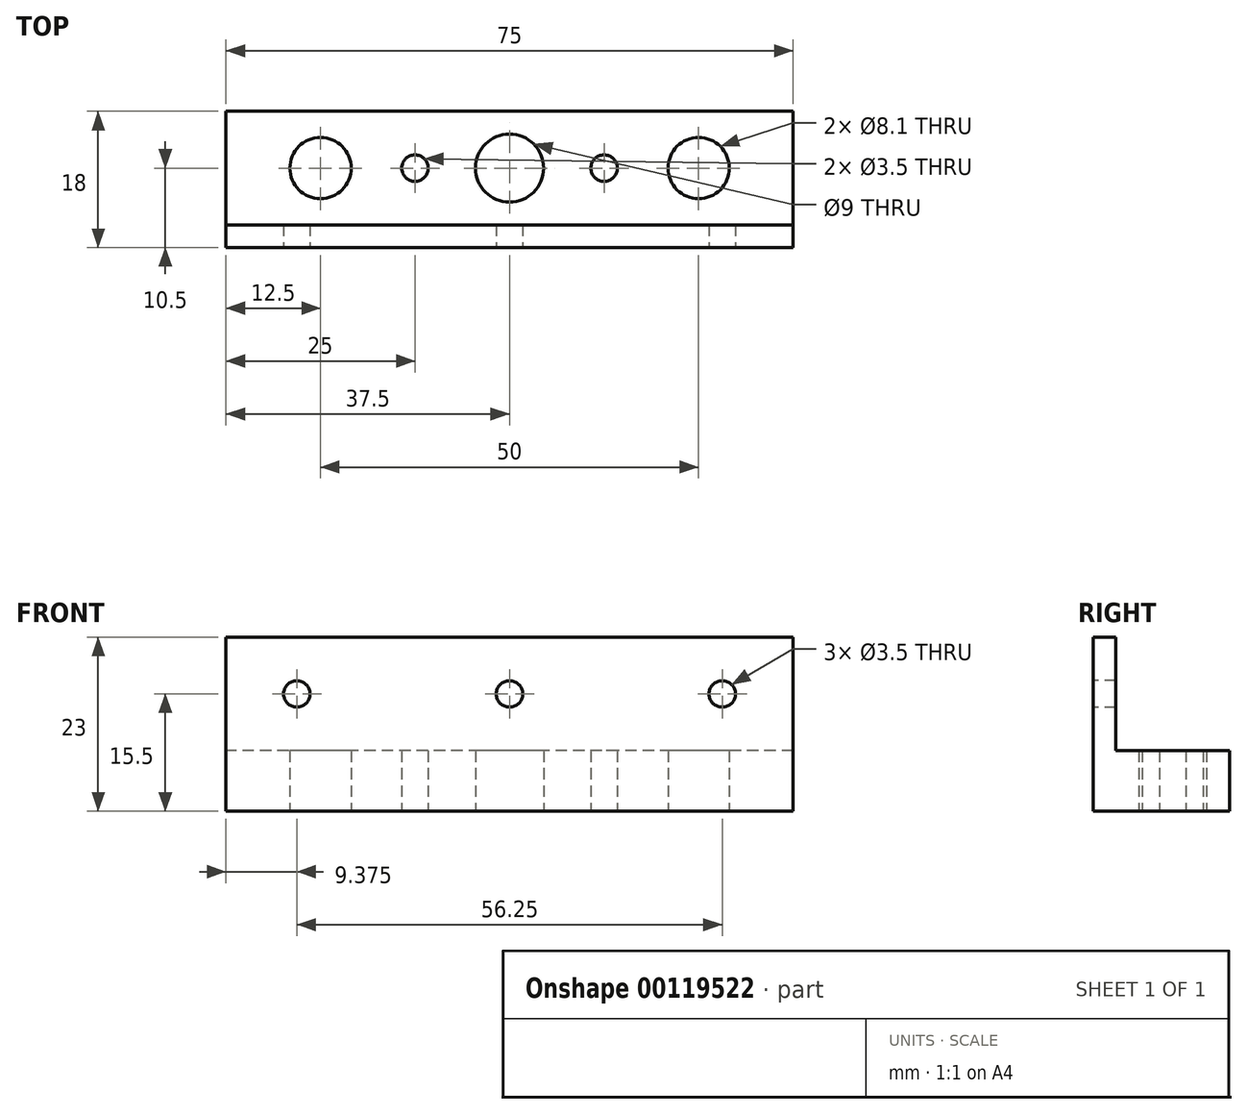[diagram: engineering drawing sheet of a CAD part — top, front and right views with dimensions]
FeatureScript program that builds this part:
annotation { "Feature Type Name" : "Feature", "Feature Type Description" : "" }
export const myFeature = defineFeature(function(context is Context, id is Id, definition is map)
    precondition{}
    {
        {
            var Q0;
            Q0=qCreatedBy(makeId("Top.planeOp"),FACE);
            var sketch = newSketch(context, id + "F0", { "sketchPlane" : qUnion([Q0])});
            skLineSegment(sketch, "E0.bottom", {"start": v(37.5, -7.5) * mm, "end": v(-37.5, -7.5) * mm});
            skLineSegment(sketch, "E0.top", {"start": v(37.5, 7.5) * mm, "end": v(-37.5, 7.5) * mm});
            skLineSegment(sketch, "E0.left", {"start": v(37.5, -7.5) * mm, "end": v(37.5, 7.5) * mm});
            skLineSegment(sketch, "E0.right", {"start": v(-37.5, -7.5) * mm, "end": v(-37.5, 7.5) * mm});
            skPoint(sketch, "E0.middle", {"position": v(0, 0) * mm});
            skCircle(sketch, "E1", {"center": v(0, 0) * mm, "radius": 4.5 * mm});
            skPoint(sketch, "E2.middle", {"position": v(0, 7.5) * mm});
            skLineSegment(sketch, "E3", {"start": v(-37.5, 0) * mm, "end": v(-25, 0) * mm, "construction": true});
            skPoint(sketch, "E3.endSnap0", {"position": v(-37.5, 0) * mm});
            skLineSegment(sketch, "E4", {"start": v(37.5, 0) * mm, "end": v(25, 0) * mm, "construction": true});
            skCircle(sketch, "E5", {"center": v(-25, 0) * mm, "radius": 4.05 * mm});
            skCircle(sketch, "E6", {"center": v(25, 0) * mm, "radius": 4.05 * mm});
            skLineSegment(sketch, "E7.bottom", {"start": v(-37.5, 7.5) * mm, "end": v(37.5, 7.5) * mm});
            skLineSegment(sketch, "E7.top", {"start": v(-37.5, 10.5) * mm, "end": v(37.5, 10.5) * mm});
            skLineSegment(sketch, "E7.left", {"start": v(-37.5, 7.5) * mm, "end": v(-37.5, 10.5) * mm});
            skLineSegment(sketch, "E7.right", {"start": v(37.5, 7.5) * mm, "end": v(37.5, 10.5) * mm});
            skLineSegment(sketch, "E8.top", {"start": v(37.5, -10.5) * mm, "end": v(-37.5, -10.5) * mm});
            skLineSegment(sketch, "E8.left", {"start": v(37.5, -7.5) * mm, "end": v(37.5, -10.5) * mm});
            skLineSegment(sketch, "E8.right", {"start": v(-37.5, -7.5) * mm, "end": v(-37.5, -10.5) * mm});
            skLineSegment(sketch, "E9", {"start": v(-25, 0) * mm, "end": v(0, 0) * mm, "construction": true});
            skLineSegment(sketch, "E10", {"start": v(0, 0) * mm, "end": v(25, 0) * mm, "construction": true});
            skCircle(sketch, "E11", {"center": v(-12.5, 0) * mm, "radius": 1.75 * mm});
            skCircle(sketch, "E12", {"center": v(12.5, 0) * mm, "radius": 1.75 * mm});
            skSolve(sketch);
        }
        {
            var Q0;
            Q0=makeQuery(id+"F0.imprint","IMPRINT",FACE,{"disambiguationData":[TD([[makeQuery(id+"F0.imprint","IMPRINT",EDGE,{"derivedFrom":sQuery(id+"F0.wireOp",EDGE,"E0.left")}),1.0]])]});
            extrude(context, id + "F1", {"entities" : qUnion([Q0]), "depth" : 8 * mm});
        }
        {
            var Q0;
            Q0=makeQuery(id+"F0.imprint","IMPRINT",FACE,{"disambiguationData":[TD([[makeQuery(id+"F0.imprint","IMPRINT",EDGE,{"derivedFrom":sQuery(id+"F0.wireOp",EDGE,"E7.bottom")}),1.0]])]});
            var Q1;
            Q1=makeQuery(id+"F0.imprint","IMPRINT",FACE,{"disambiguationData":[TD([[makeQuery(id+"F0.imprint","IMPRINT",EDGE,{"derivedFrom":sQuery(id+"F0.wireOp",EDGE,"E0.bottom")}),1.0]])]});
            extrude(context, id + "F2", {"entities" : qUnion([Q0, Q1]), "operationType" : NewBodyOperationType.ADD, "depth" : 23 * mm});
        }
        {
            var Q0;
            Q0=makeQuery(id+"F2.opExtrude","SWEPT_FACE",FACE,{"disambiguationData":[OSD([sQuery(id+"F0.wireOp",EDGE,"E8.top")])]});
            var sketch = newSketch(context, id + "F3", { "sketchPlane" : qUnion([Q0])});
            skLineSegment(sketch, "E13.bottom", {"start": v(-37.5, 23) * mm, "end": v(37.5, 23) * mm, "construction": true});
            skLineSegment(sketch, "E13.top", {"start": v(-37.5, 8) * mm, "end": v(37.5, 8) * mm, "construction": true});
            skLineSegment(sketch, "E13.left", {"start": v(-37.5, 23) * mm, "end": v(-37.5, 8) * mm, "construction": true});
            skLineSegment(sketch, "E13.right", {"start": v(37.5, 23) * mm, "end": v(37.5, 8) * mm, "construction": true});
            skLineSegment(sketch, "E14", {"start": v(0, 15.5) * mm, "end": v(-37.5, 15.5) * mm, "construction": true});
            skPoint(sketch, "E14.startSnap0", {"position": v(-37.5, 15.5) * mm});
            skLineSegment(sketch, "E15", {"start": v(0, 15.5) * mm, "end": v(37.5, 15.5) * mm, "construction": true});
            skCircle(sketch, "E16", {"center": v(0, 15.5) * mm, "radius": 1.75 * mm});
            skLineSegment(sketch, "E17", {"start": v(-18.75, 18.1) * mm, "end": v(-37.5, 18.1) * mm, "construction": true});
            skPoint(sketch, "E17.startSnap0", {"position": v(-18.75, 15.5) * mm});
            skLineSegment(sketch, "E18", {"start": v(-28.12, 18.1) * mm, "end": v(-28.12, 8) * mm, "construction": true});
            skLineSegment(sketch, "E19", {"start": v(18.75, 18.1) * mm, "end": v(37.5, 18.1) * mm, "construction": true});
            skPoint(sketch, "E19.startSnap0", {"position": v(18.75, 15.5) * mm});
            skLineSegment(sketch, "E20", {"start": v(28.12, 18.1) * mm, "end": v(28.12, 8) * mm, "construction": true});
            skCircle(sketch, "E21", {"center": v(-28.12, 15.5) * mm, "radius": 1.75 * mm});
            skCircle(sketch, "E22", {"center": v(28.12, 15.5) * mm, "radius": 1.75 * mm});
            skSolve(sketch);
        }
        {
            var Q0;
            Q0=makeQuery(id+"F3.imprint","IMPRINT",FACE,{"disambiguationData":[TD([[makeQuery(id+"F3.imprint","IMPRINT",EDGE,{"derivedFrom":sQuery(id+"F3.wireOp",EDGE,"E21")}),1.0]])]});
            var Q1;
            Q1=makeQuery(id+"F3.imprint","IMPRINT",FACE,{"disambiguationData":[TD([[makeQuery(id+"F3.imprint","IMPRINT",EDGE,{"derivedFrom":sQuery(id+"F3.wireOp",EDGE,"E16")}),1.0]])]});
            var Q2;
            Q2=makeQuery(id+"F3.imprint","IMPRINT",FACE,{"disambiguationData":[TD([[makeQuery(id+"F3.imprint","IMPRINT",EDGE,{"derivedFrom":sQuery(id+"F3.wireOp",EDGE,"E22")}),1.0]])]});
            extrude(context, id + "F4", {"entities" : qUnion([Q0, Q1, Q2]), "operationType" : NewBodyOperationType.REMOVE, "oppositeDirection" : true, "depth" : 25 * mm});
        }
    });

• Exercise brief:
State how many of the lines above contain the string "newSketch", giving the number alone.

• Response for this exercise:
2